Patofisiologi Gastroenteritis
Patofisiologi gastroenteritis terjadi melalui 2 mekanisme antara lain yaitu akibat kerusakan pada vili usus yang menyebabkan malabsorbsi dan diare osmotik serta pelepasan toksin yang berikatan dengan reseptor enterosit spesifik dan menyebabkan pelepasan ion klorida ke lumen intestinal sehingga menyebabkan diare sekretorik.[2,5]

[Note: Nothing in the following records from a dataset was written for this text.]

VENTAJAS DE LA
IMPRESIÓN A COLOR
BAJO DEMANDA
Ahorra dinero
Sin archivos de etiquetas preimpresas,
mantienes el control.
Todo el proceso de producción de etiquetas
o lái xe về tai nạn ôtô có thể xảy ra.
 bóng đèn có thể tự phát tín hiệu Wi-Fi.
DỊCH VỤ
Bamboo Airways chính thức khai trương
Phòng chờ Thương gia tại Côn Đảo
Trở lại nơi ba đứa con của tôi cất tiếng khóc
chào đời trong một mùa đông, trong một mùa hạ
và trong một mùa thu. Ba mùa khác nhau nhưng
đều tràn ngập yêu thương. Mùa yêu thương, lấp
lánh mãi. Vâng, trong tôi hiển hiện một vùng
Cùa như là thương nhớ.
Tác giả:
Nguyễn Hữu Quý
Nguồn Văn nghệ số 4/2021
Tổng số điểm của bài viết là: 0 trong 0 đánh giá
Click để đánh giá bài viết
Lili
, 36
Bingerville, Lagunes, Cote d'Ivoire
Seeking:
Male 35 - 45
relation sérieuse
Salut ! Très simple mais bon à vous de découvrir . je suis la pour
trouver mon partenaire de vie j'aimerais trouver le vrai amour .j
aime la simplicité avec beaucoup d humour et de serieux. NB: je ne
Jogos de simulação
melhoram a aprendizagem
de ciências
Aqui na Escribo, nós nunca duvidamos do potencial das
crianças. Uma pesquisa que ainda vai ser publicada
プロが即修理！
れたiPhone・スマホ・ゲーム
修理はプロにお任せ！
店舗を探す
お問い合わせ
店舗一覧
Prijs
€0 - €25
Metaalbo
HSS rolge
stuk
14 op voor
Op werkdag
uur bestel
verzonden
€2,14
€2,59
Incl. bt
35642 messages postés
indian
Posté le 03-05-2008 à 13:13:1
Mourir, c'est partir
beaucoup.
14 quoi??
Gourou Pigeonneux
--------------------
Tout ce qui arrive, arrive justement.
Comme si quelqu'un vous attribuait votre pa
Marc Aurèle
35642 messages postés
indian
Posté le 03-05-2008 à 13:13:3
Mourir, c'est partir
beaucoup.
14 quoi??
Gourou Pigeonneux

Gastroenteritis Akibat Virus
Transmisi gastroenteritis umumnya terjadi melalui rute fekal-oral dari makanan dan air yang terkontaminasi. Beberapa virus, seperti norovirus, dapat ditularkan melalui jalur udara. Manifestasi klinis berhubungan dengan infeksi usus, tetapi mekanisme yang tepat dari terjadinya diare masih belum jelas.[2]
Studi yang paling banyak dilakukan yaitu pada rotavirus. Rotavirus melekat dan memasuki enterosit dewasa di ujung vili usus halus. Virus ini menyebabkan perubahan struktural pada mukosa usus halus, termasuk pemendekan vili dan infiltrasi sel inflamasi mononuklear di lamina propria. Infeksi rotavirus menyebabkan gangguan pencernaan karbohidrat, dan akumulasinya di lumen usus, serta malabsorbsi nutrisi dan penghambatan reabsorpsi air secara bersamaan, dapat menyebabkan komponen malabsorbsi diare.[2]
Rotavirus mensekresi suatu enterotoksin yaitu NSP4, yang menyebabkan aktivasi mekanisme sekretori dari Ca2+ yang dependen terhadap Cl-. Mobilisasi kalsium intraseluler kalsium akibat ekspresi NSP4 endogen maupun eksogen dapat menyebabkan sekresi klorida secara transien.[2]
Gastroenteritis Akibat Bakteri
Pada gastroenteritis yang disebabkan oleh bakteri, mekanisme yang terjadi meliputi invasi mukosa, perlekatan, dan produksi toksin. Untuk menentukan protokol manajemen gastroenteritis, penting untuk memahami dengan baik patofisiologi gastroenteritis. Usus halus memiliki peran penting untuk menyerap cairan. Dalam kasus gastroenteritis, usus halus gagal dalam menyerap cairan dikarenakan adanya toksin pada usus.[5]
Faktor virulensi lain yang signifikan pada gastroenteritis akibat bakteri adalah perlekatan. Beberapa bakteri perlu melekat pada mukosa usus, terutama pada awal infeksi. Untuk dapat melakukan hal tersebut, bakteri menghasilkan beberapa faktor perekat dan protein yang membantu perlekatan yang diperlukan pada dinding usus. Misalnya, bakteri Vibrio cholerae (kolera) menggunakan jenis adhesin permukaan tertentu untuk dapat menempel pada usus. Contoh lain adalah E. coli enterotoksigenik yang memproduksi antigen faktor kolonisasi yang merupakan protein perlekatan. Gejala disentri akibat infeksi shigella dan E. coli terjadi sebagai akibat dari invasi dan penghancuran mukosa usus halus.[5]
Faktor virulensi penting terakhir pada gastroenteritis akibat bakteri adalah produksi toksin, termasuk enterotoksin. Enterotoksin dapat menyebabkan diare berair karena adanya efek sekretori pada mukosa usus halus.[5]